10.11.20

Os Outros e o Papa

Vou falar de religião. Sei que é assunto delicado, motivo de desavenças e guerras, sobretudo quando discutido entre crentes. O que me aconchega o ego por já não ter de tomar parte nem partido, mas me entristece porque vem comprovar, mais uma vez, como uma boa ideia pode ser tão estragada. A religião é, na minha opinião em que não estou desacompanhada, o resultado de um caminho para organizar a vida dos seres humanos, guiados por princípios que promovem, naturalmente, o que se convenciona chamar o Bem. Admito, por isso, sentir alguma pena por não conseguir apaziguar o meu espírito, nas tantas vezes em que se desassossega, depositando a solução e o destino na vontade de um Outro superior e todo-poderoso. Ele apazigua-se, mas requer muita energia e paciência.

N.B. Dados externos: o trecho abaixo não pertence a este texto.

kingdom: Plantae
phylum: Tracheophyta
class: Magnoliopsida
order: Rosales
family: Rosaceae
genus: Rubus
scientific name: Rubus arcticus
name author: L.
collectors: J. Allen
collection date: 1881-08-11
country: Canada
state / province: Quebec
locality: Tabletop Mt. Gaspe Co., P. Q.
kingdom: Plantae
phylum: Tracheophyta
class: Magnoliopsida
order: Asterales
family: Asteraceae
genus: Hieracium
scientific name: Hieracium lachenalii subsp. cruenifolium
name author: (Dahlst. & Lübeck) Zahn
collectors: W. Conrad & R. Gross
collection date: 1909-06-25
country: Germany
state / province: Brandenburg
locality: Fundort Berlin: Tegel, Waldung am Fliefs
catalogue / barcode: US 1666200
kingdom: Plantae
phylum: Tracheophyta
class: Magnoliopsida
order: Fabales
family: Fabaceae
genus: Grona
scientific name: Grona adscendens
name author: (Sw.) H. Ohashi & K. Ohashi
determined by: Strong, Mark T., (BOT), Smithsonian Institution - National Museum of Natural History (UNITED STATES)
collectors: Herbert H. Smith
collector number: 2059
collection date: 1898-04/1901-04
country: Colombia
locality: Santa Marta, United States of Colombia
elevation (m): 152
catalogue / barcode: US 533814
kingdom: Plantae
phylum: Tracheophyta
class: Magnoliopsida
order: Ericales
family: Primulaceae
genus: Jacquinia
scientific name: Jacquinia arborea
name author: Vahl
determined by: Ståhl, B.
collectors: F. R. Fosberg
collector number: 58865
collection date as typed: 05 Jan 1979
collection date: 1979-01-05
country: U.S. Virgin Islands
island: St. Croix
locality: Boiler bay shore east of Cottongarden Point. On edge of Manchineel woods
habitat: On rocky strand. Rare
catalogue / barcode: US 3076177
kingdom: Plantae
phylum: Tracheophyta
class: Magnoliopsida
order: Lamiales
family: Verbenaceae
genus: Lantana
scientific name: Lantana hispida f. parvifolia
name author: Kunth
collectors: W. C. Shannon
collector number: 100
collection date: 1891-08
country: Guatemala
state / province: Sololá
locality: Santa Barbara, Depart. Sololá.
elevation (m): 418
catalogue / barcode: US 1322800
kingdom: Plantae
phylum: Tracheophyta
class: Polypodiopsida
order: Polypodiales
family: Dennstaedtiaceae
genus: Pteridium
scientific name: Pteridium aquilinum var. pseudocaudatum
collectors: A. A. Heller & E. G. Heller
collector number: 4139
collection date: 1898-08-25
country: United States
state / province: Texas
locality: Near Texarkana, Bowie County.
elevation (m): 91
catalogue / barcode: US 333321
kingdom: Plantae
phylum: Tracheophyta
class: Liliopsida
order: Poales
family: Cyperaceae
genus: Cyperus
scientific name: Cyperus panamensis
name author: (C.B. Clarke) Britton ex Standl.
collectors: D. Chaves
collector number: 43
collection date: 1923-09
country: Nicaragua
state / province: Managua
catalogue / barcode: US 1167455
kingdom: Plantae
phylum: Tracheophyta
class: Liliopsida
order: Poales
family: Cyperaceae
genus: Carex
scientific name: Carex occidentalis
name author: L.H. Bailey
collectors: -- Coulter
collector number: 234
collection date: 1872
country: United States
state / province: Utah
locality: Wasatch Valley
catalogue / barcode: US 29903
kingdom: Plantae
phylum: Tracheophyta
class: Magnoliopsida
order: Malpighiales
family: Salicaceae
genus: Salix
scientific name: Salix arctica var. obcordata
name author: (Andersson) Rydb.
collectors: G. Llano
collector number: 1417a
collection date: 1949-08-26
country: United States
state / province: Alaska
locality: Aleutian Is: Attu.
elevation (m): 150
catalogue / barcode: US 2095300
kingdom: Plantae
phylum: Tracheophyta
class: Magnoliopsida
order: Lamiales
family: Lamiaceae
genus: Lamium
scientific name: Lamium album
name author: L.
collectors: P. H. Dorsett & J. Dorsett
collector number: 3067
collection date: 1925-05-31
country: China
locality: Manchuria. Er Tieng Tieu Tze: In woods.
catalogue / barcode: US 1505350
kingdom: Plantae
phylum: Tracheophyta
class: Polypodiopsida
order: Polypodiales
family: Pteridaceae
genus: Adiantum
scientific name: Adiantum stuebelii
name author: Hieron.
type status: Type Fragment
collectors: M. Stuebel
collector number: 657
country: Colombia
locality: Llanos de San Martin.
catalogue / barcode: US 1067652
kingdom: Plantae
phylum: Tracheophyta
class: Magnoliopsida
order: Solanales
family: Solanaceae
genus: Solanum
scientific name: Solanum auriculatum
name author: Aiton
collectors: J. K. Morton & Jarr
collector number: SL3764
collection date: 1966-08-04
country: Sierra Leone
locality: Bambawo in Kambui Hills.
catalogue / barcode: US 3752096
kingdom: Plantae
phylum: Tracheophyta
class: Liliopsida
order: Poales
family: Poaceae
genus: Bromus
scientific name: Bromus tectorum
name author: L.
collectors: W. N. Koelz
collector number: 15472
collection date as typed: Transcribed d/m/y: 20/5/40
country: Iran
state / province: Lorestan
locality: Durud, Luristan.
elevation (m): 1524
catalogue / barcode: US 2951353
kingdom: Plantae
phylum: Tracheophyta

Também aprendi, neste pequenino mundo religioso de marca judaico-cristã que conheço, e desta feita com os cristãos protestantes, a não idolatrar seres humanos, mesmo que algures no seu percurso tenham feito muito e merecido um lugar especial num qualquer altar. Isso e a ideia de que não há cá extrema-unção no final de uma vida de sacanices que garanta, em jeito de repescagem, um lugarzito razoável no Além. Essa ideia do arrependimento final, que até “passa” bem, dá cabo do trabalho de quem tenta convencer por ter a responsabilidade de educar para uma vida de justeza, não sem sacrifícios ou revezes, e se vê ultrapassado por “sacanas de outra lei”. Enfim, nada de mais se comparado com o que por aí se faz em nome da religião, ou da apregoada relação “segurança vs religião”, e revela que por trás de cada justiceiro-criminoso desses está uma turba que acha até muito bem...

E resolvi falar de religião porque a lição da história nos ensina que esta acaba sempre por se misturar com política. Quer Trump, quer Bolsonaro foram legítima e democraticamente eleitos para os cargos que ainda ocupam muito à conta do uso da religião, ou de uma das múltiplas formas de viver a religião, que tendo origem no Protestantismo encaminhou a maioria do seu rebanho no seu voto. Igrejas que se multiplicam para abarcar almas amedrontadas reclamando orientação. Congregações sem liderança que evite derivas discricionárias e de interesse comum duvidoso. Sem uma chefia forte e influente no palco do Mundo, como a dos católicos mesmo com um passado de que não se podem orgulhar, essas polimorfas estruturas descendentes do Protestantismo nem sequer têm a hipótese de fazer sair do buraco quem conteste o líder e se sujeite ao julgamento dos pares.

A mim, nada disto me incomodaria muito, não fosse dar-se o caso de estas igrejas encontrarem figuras homólogas do Papa em cada paróquia ou palanque. E estes se constituírem em Trumps e Bolsonaros, ou seja, líderes idolatrados, o que a sua própria congregação deveria recusar por princípio. Ao menos havendo um Papa, posso sempre dar umas boas gargalhadas quando oiço católicos praticantes, como o Dr. Ventura a proferir alarvidades ou a retorcer a conversa para contestar a postura, lá está, cristã e por isso institucional, do seu líder. E partilhada por muitos e sérios protestantes. Querem lá ver que o André um dia destes descola das Lajes e vai a Roma despentear o Papa?